It's hard, heavy, brittle and melts away without trace.

But ice is the material of choice for Inge Wegge, who sculps chunks of it and uses it for a most unlikely purpose -- to make surf boards.

Extreme surfers test a surfboard made of ice in the water off Norway's Lofoten archipelago / © AFP

The Norwegian adventurer rides the ice boards on the waves off Norway's Lofoten archipelago north of the Arctic circle.

The blocks weigh 60-80 kilogrammes (132-176 pounds) against two or three kilogrammes for the classic board. They are hard to carry, difficult to float and tough to balance on with cold feet. And they melt away within minutes in seawater warmed by the Gulf Stream.

So why bother?

Extreme surfer and filmmaker Wegge, 33, has spent nine months trying to carve the perfect ice board.

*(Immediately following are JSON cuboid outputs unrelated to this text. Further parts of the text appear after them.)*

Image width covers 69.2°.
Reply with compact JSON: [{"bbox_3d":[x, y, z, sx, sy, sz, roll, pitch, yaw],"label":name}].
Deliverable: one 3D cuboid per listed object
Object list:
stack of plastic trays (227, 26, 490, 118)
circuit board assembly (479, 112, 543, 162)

Catching a wave with an ice board in Arctic waters off Norway's Lofoten archipelago / © AFP

"When I talked about it to people, they thought it was a joke. It was too crazy. I had to make it come true," he said.

Just before the blocks melt, the ice boards lose their bulk and weight and achieve a perfect symmetry.

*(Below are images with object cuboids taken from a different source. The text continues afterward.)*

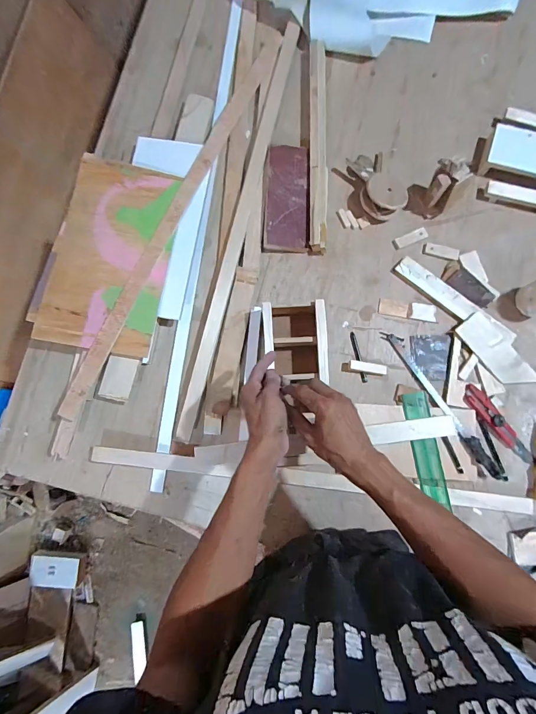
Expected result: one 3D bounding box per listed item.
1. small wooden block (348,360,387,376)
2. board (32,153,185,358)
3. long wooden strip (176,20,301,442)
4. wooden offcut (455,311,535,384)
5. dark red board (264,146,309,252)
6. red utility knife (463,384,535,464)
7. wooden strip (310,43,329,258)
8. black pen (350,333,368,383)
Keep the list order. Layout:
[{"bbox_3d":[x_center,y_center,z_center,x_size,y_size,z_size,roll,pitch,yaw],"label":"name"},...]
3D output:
[{"bbox_3d":[0.192,0.022,0.646,0.071,0.015,0.022,8,82,3],"label":"small wooden block"},{"bbox_3d":[-0.298,-0.199,0.643,0.216,0.016,0.369,11,83,1],"label":"board"},{"bbox_3d":[-0.049,-0.286,0.684,0.043,0.025,0.900,13,82,4],"label":"long wooden strip"},{"bbox_3d":[0.434,-0.006,0.634,0.064,0.013,0.164,-39,82,-4],"label":"wooden offcut"},{"bbox_3d":[0.037,-0.326,0.681,0.085,0.013,0.223,0,81,2],"label":"dark red board"},{"bbox_3d":[0.428,0.122,0.613,0.044,0.010,0.169,-38,82,-4],"label":"red utility knife"},{"bbox_3d":[0.107,-0.447,0.698,0.038,0.031,0.475,1,81,2],"label":"wooden strip"},{"bbox_3d":[0.177,0.000,0.652,0.011,0.007,0.101,-13,81,-1],"label":"black pen"}]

For a brief span the ice block becomes the ideal surfing machine.

Then it vanishes.

A melting board means surfing is over for Swedish adventuerer Oskar Nordin, in the sea off Norway's Lofoten Islands / © AFP

"The first 20 minutes, they are surfable," he said. "Then just perfect for two or three minutes –- you need the right waves just then –- and then (after that they are) too fragile."

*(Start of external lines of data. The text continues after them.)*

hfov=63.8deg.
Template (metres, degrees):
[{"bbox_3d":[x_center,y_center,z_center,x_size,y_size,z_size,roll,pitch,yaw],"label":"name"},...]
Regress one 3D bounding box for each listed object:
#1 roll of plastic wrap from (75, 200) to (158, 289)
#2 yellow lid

Wegge started out by cutting ice blocks from a frozen lake with a circular saw but found they were too full of air and too soft to last more than 10 minutes.

So he and his team of fellow surf enthusiasts built a mould and installed it in a fishery refrigeration plant at minus 20 degrees Celsius (minus four degrees Fahrenheit) in the fishing port of Svolvaer.

The steel-hard ice blocks that come out are shaped with a sculptor's tool and strewn with seaweed so surfers can hold their footing.

Cold feet for surfers returning from the waves during a snow storm off Norway's Lofoten archipelago / © AFP

Staying upright on slippery boards with cold feet was half the battle as Wegge and his pals tested their latest ice boards in February, balling their eyes shut again the snow, driven vertically across the wave by the winter gales.